Leaping into Foodservice
More recently, 7-Eleven is starting to make headway in the foodservice category. Triantafellou said the national brand rolled out a small foodservice concept that uses a TurboChef oven to cook wings, pizza and other grab-and-go items positioned in a hot case. The program’s equipment runs about $30,000 to $40,000 per store.

“They can do it in about 25 square feet, and they’ve reported good sales,” he said. “In fact, the initial reports had outstanding numbers. My team recently came back from looking at that hot-food program that 7-Eleven rolled out in Virginia–we’ll introduce two of those in our budget this year.”

Passing along these new programs and innovative solutions to franchisees hasn’t just paid off in sales and profit for Handee Marts—it also earned the company a nod for integrity and ethics.

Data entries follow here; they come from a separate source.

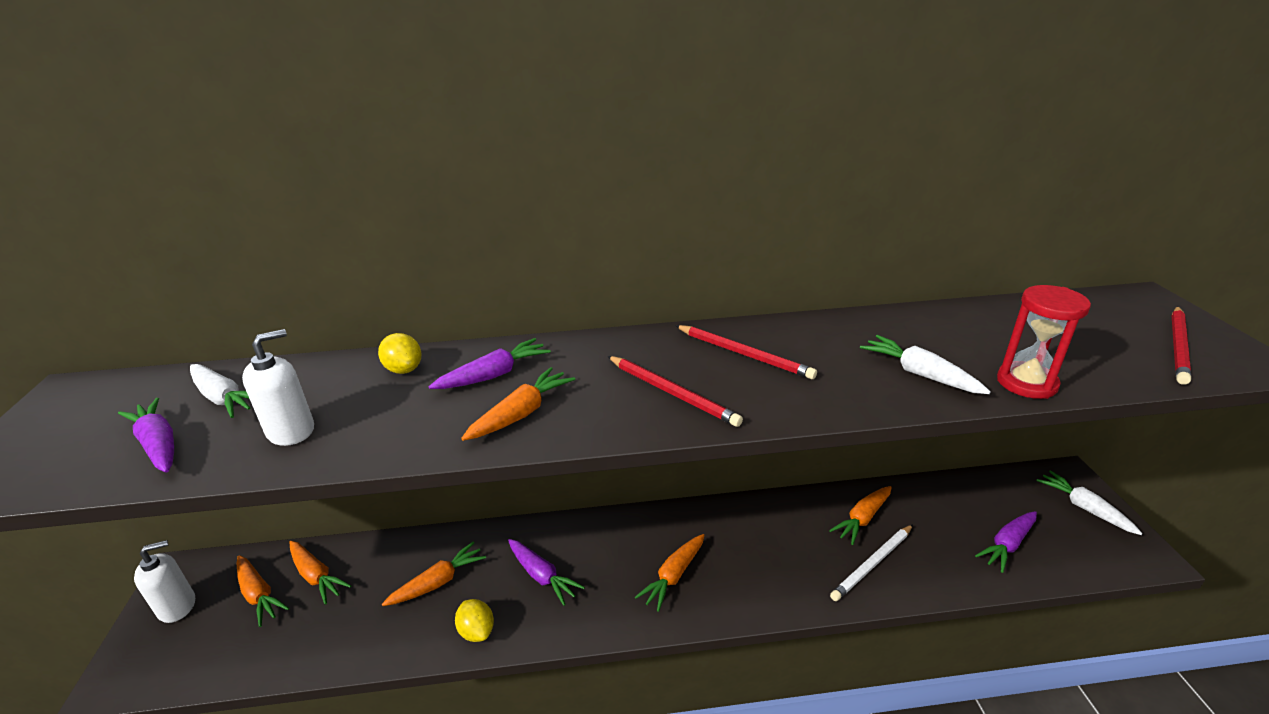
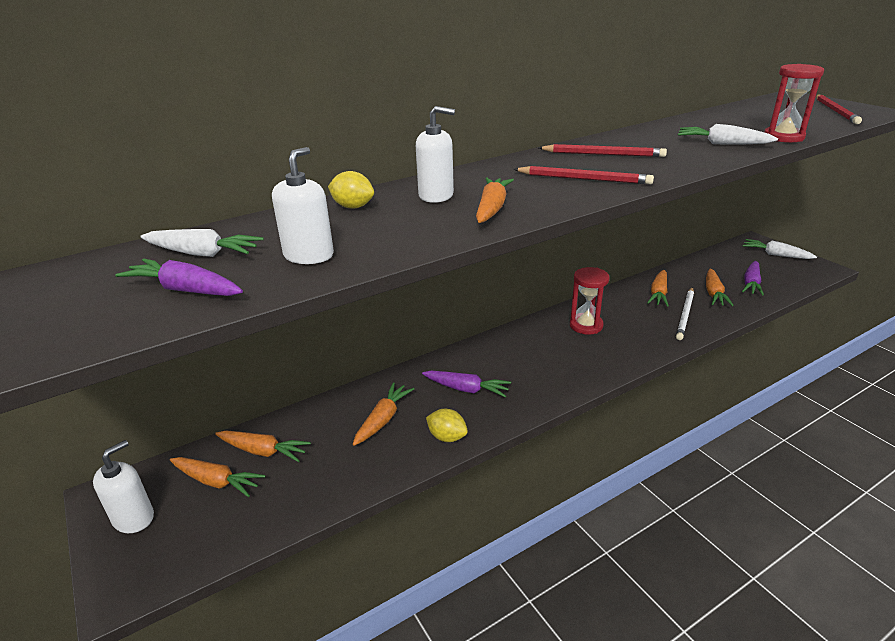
camera: 25 degrees left, 0 degrees up
(494, 375) = (436, 195): purple carrot -> white soap dispenser
(674, 576) = (564, 359): orange carrot -> orange carrot (713, 293)
(735, 536) = (586, 325): none -> red hourglass

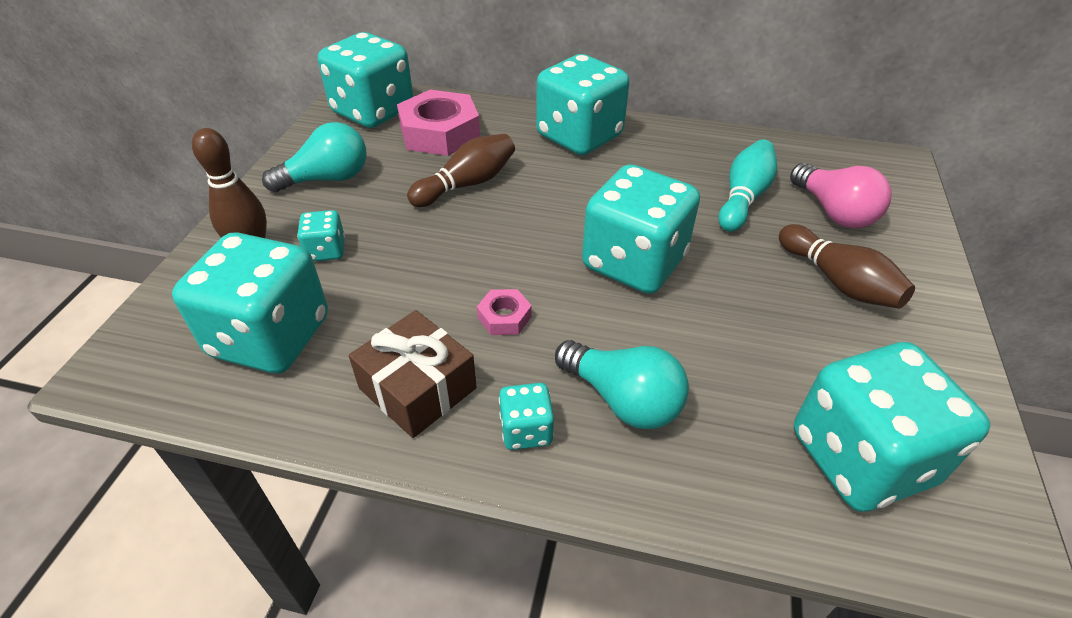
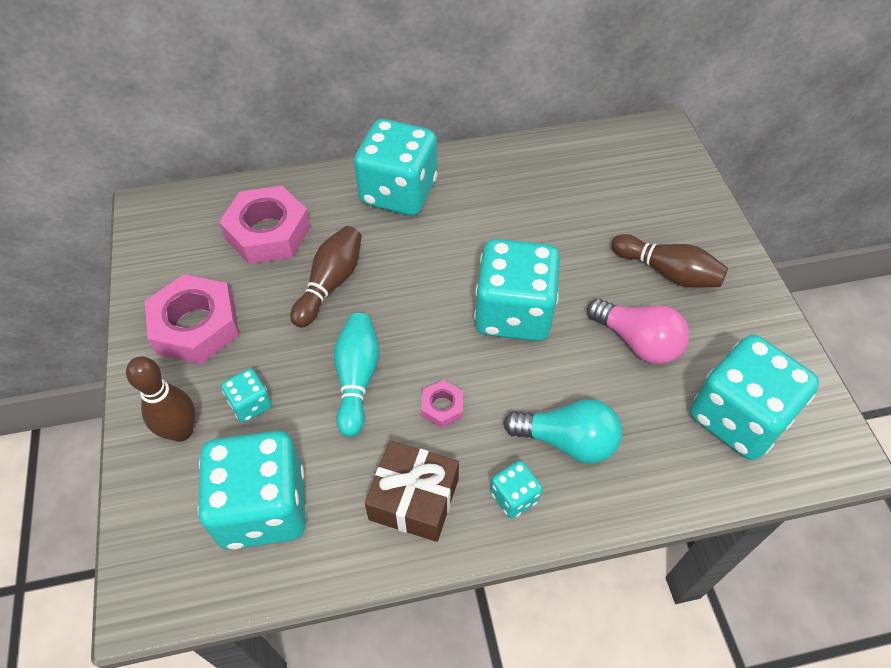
camera: 25 degrees left, 10 degrees up
(327, 179) = (196, 326): turquoise light bulb -> pink nut
(373, 111) = (184, 228): turquoise dice -> none
(743, 198) = (566, 214): turquoise bowling pin -> turquoise bowling pin (357, 379)
(833, 212) = (638, 203): pink light bulb -> pink light bulb (637, 342)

The Gibsonia convenience retailer is among four finalists in the small-company category vying for the Eighth Annual Pittsburgh Business Ethics Award, presented by the Society of Financial Service Professionals’ Pittsburgh Chapter.

“It’s mainly presented from a business ethics standpoint, but community involvement is part of it, too,” Triantafellou said of the award. “We’re glad to take part in it. It’s a nice honor for the Turner family.”  

The awards ceremony, which will include U.S. Treasury Secretary Paul O’Neill as guest speaker, will be held in Pittsburgh in February.

 

On a Mission

Employees at Handee Marts Inc. are required to learn the company’s mission statement and then execute it at the store level. The statement says:

"The mission of Handee Marts, Inc. is to be the convenience store of choice for our customers by exceeding their expectations for our customer service and quality products, priced fairly, in a safe and clean environment.

The vision of Handee Marts, Inc., a licensee of 7-Eleven, Inc., is to be the convenience store of choice for our customers, exceeding their expectations for great customer service and quality products when they want them, at a fair price, in a friendly, clean and safe environment.

We recognize the value of people—our customers, employees, franchisees and business partners—and the importance of supporting our local communities."